Deuxième partie, chapitre XXIX


CHAPITRE XXIX

OÙ MONROSE FAIT D’INTÉRESSANTES, MAIS PÉNIBLES DÉCOUVERTES


« C’est toujours Lebrun qui me parle, comtesse. « Il est très-inutile, mon cher maître, de vous expliquer comment dès le lendemain la petite regrattière acquitta l’espèce de parole qu’elle m’avait donnée. C’était la veille du premier billet que vous reçûtes de cette Colombine du bal, de laquelle vous aviez d’abord l’air de perdre l’esprit, et dont alors nous étions, vous et moi, bien éloignés de soupçonner qu’un jour elle se trouverait être la dame verte du souper de la chaussée d’Antin. »

« Ici Lebrun s’interrompant : « À propos, monsieur le chevalier, me dit-il, vous négligez furieusement ces braves dames !… » Je ne voulais lui donner à ce sujet aucune satisfaction. Fortement occupé dans cet instant d’un plus pressant intérêt, je lui imposai silence sur le chapitre de mes belles hospitalières, et le conjurai de continuer à me parler de Carvel.

« Lebrun obéit. « Carvel, dit-il, est perdu pour moi dans le moment où nous touchons : en attendant que je vous le retrouve, permettez-moi, monsieur le chevalier, de vous rappeler qu’à cette époque vous donniez comme un vrai fou dans les passades ; que vous éleviez au troisième ciel votre mercure tonsuré ; que si, visant de loin à le faire casser aux gages, j’osais vous faire très-respectueusement quelques remontrances au sujet des périlleuses fortunes qu’il vous procurait, vous m’envoyiez, mais le plus amicalement du monde, à tous les diables ; que si j’opposais au courtage du dangereux abbé celui de l’honnête M. d’Aspergue, qui me semblait vous pourvoir plus décemment, vous faisiez des gorges-chaudes de ses folles, de ses pédantes, avec lesquelles, à bon compte, vous trouviez très-doux de coucher : à travers une ivresse où vous sembliez vous complaire, j’aurais eu mauvaise grâce à venir vous ennuyer du danger de vos rapports avec un Saint-Lubin, et des méchantes intentions d’un Carvel !

« Celui-ci, je l’avais, comme j’ai déjà dit, tout à fait perdu de vue depuis notre petit souper. Cependant, l’idée de cet homme enlevé la même nuit au Marais me trottait dans la tête. Ne serait-ce point Carvel ?

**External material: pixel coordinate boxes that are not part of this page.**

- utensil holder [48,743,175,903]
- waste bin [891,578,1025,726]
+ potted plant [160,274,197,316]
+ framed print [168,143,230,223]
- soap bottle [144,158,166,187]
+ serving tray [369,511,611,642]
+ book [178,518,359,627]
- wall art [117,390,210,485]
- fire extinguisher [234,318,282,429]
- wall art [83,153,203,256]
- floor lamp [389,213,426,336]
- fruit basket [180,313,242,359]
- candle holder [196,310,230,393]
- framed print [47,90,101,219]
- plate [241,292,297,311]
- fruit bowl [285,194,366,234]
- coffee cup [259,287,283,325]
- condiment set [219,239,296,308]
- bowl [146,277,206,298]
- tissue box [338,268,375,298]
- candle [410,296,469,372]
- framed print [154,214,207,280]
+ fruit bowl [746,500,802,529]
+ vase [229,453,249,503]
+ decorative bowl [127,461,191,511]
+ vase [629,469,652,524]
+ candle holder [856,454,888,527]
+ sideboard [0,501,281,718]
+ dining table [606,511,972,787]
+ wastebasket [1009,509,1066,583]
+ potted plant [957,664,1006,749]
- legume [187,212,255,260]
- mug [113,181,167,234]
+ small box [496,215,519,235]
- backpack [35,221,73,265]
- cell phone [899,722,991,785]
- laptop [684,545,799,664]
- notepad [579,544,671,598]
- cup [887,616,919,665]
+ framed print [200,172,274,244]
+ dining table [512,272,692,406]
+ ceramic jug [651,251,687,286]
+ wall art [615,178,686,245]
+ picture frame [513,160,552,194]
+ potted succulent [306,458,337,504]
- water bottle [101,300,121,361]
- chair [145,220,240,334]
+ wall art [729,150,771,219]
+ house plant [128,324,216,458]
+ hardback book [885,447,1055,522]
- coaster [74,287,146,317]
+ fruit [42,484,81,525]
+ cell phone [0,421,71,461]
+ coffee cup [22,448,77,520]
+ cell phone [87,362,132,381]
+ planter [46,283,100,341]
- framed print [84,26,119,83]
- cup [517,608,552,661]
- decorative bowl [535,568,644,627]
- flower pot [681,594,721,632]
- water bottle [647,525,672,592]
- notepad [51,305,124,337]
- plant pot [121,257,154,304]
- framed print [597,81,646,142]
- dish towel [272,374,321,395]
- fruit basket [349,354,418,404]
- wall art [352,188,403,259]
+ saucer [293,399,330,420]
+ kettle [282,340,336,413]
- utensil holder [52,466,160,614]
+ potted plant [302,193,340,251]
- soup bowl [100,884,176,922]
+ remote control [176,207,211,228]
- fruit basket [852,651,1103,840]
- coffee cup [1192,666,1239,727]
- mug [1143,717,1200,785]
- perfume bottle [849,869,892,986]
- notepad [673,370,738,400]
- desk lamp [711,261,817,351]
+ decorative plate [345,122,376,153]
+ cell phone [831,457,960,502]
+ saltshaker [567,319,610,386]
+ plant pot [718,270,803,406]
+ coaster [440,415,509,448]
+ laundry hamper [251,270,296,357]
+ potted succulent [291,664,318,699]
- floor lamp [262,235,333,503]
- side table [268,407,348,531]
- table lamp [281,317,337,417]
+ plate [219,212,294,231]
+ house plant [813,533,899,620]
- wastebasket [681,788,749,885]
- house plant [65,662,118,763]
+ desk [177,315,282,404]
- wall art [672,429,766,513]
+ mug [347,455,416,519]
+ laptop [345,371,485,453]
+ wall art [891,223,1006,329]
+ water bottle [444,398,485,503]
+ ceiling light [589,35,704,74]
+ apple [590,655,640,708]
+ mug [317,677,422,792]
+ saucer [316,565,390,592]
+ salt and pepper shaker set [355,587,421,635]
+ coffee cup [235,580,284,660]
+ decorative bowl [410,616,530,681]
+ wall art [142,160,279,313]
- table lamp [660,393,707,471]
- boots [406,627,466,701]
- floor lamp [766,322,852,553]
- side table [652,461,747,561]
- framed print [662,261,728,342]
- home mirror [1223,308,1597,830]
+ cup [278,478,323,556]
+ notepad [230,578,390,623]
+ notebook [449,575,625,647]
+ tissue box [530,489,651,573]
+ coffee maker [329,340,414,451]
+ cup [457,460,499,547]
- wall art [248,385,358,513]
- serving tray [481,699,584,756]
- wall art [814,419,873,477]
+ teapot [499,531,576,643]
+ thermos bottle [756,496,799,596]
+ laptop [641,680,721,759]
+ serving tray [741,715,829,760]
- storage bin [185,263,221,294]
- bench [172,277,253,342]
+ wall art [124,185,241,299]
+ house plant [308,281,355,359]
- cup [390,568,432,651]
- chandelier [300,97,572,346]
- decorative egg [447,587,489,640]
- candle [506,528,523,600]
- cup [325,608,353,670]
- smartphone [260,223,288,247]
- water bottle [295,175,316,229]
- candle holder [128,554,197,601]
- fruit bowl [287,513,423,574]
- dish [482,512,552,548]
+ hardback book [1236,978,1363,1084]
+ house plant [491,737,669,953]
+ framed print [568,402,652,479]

« Au bout de six jours, je fis un tour à la Force et m’informai. Non-seulement c’était bien Carvel qu’on avait arrêté, mais il s’agissait encore de le transférer incessamment à Bicêtre. Ce renseignement me fit honte de demander à le voir. Je revins sur mes pas et restai tranquille, n’allant plus au Marais que pour les beaux yeux de ma brunette, dont les faveurs valaient encore incomparablement mieux que son tabac.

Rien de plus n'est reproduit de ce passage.